The employees commenced actions against Con Edison, alleging that the injuries were "caused, created, permitted and allowed by reason of the carelessness, recklessness and negligence" of Con Edison. Con Edison sought insurance coverage as an additional insured under the Old Republic policy issued to Ferreira. In response, Old Republic commenced this declaratory action against Con Edison, asserting that Con Edison was not an additional insured for purposes of the personal injury actions because the presence of the Ferreira employees in the defective elevator was not caused in whole or in part by the acts or omissions of Old Republic's named insured Ferreira.

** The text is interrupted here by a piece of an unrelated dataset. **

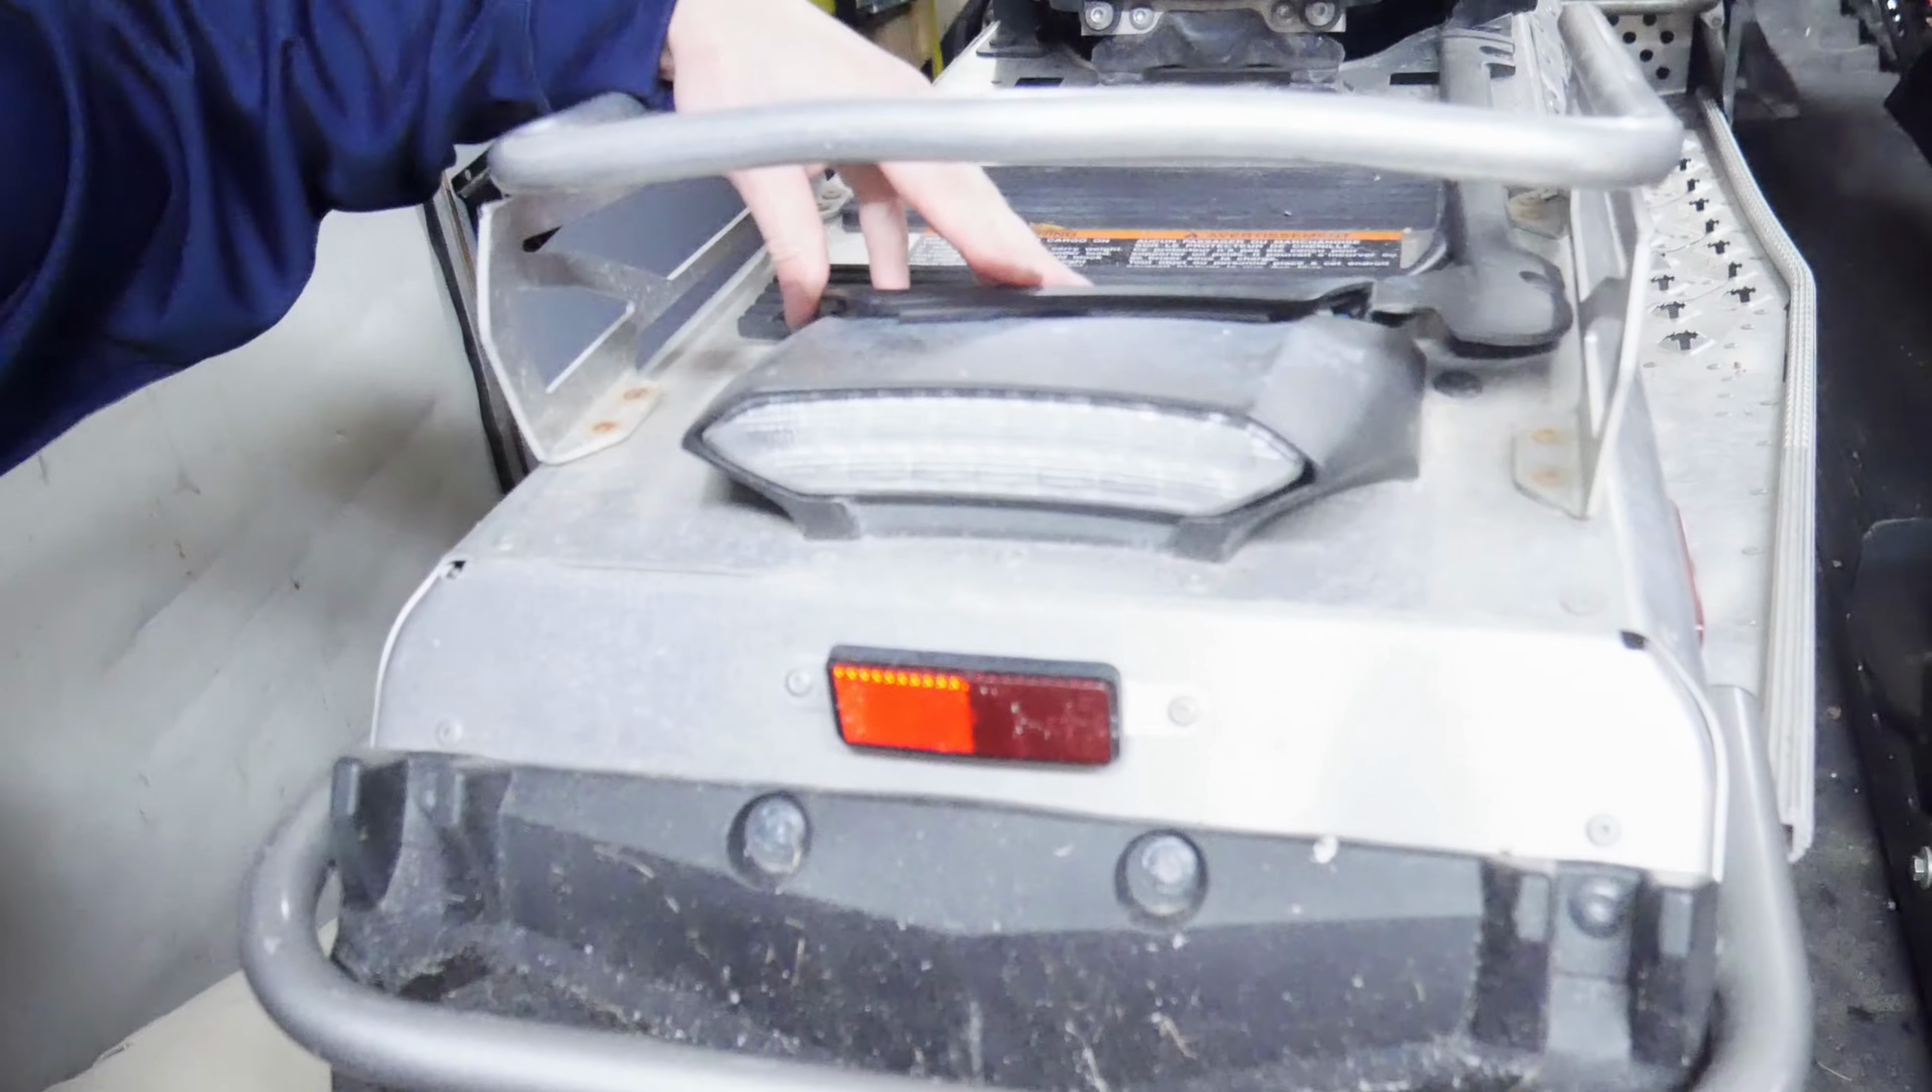I've got this rack But the problem is is this tail light is Literally right in the middle of that rack. I Mean it gets right in the way can't really put anything there.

Old Republic moved for summary judgment. Con Edison opposed, asserting that summary judgment should be denied, as a question of fact existed concerning Ferreira's negligence and whether its actions were a proximate cause of the plaintiffs' injuries. Con Edison submitted a deposition of one of Ferreira's employees in which he stated that Ferreira knew that the subject elevator malfunctioned 10-12 times before the accident and that Ferreira received notice of the defect 30-35 times. He also stated that Ferreira's employees had an alternative way to access the work site by means of two provided ladder systems, but that Ferreira permitted its employees to continue using the elevator.

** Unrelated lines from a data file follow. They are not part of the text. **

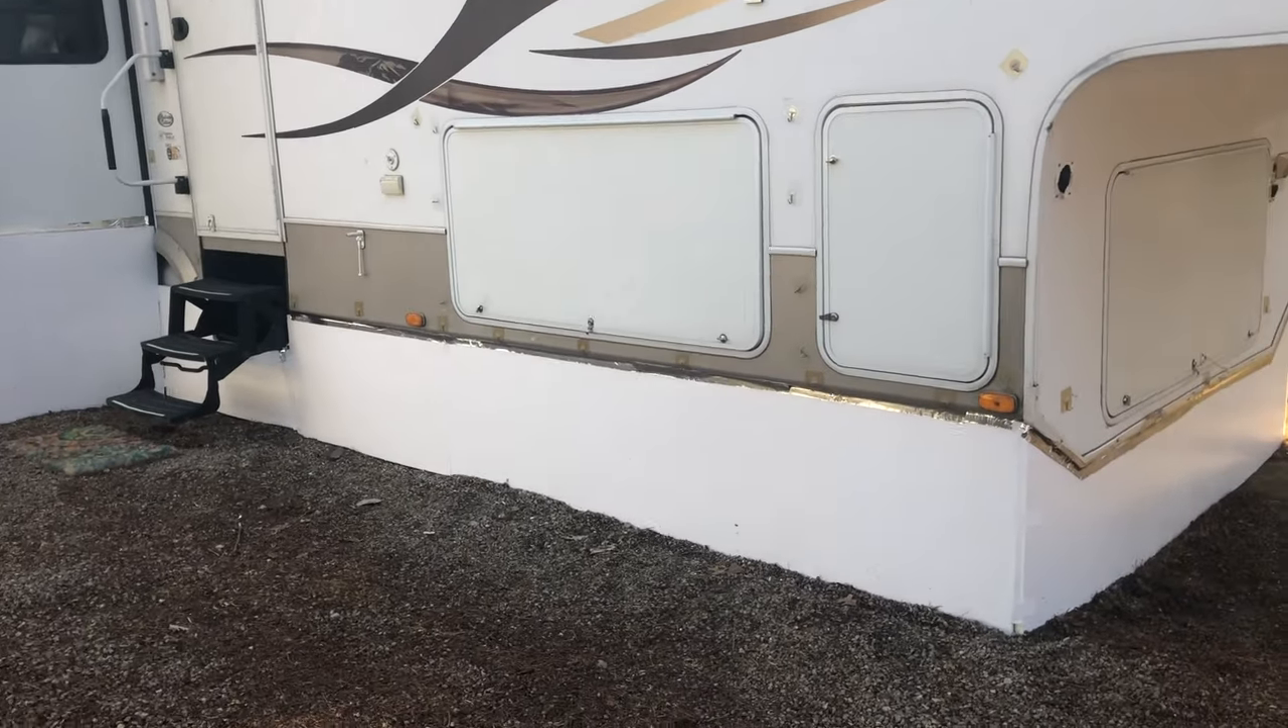We've finally finished up our skirting so I'm going to show you the final result here.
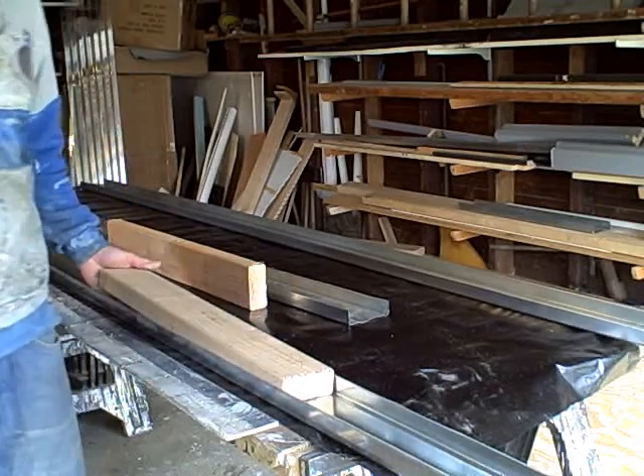It's nice to use these two -by -fours. Notice how they fit right inside here like this.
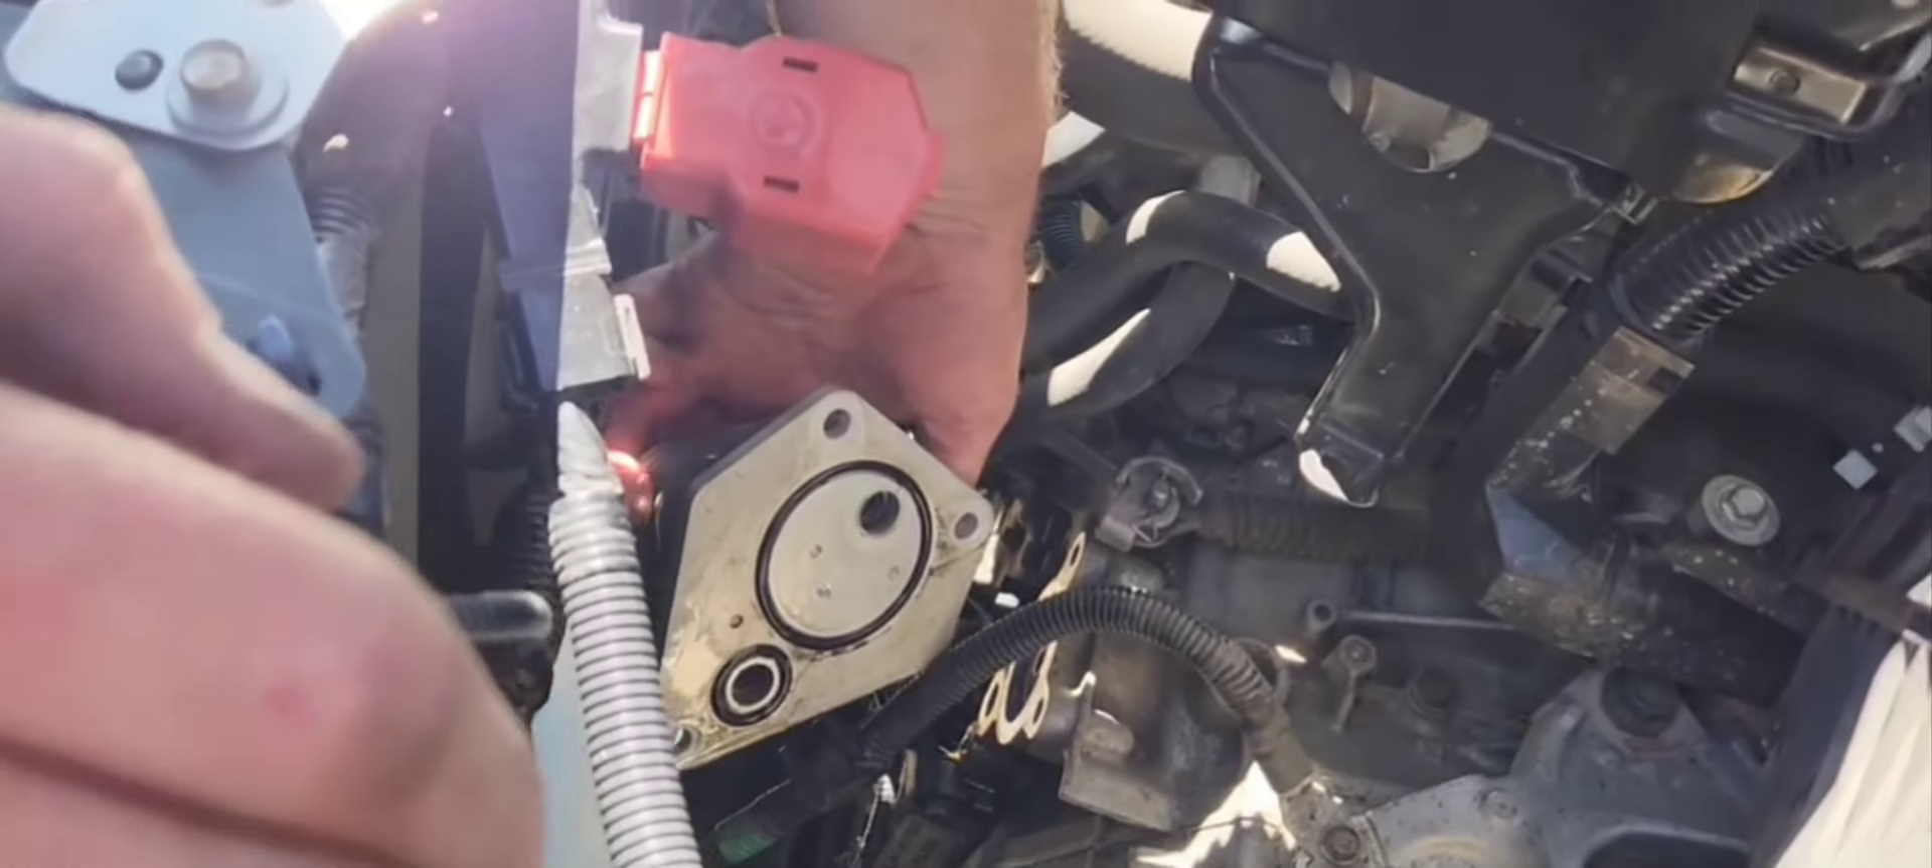You can see your o -rings are set on here so you got a large o -ring and a small o -ring and you have an alignment pin and everything.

Supreme Court properly determined that plaintiff Old Republic had a duty to defend Con Edison as an additional insured, because there is a reasonable possibility that coverage for Con Edison, under the Old Republic policy, is implicated. The Court of Appeals has held that when an endorsement providing additional insured coverage, like here, "is restricted to liability for any bodily injury 'caused, in whole or in part,' by the 'acts or omissions' of the named insured, the coverage applies to injury proximately caused by the named insured," thus requiring a showing that the named insured's causal conduct was negligent or otherwise at fault (Burlington Ins. Co. v NYC Tr. Auth., 29 NY3d 313, 317 [2017] ). Such endorsement, the Court of Appeals explained, is "intended to provide coverage for an additional insured's vicarious liability or contributory negligence, and to prevent coverage for the additional insured's sole negligence" (id. at 326; see also Hanover Ins. Co. v Philadelphia Indem. Ins. Co., 159 AD3d 587, 587 [1st Dept 2018]; Pioneer Cent. Sch. District v Preferred Mut. Ins. Co., 165 AD3d 1646, 1646 [4th Dept 2018]). Unlike Burlington, Hanover and Pioneer Central, where no liability was asserted against the named insured, here it is alleged that Ferreira knew that the subject elevator malfunctioned multiple times before the accident, that Ferreira received notice of the defective elevator, that there was an alternative means to access the work site, and that Ferreira nonetheless allowed its employees to continue to utilize the elevator. Since the underlying personal injury complaint here contains allegations that Ferreira was a proximate cause of the bodily injuries, Old Republic's duty to defend is triggered.
On this record, there are issues of fact as to whether Ferreira was solely or partially responsible for the accident (see Indian Harbor Ins. Co. v Alma Tower, LLC, 165 AD3d 549 [1st Dept 2018]). Accordingly, the issue of indemnification cannot be determined at this juncture (see Vargas v City of New York, 158 AD3d 523, 525 [1st Dept 2018]).
THIS CONSTITUTES THE DECISION AND ORDER OF THE SUPREME COURT, APPELLATE DIVISION, FIRST DEPARTMENT.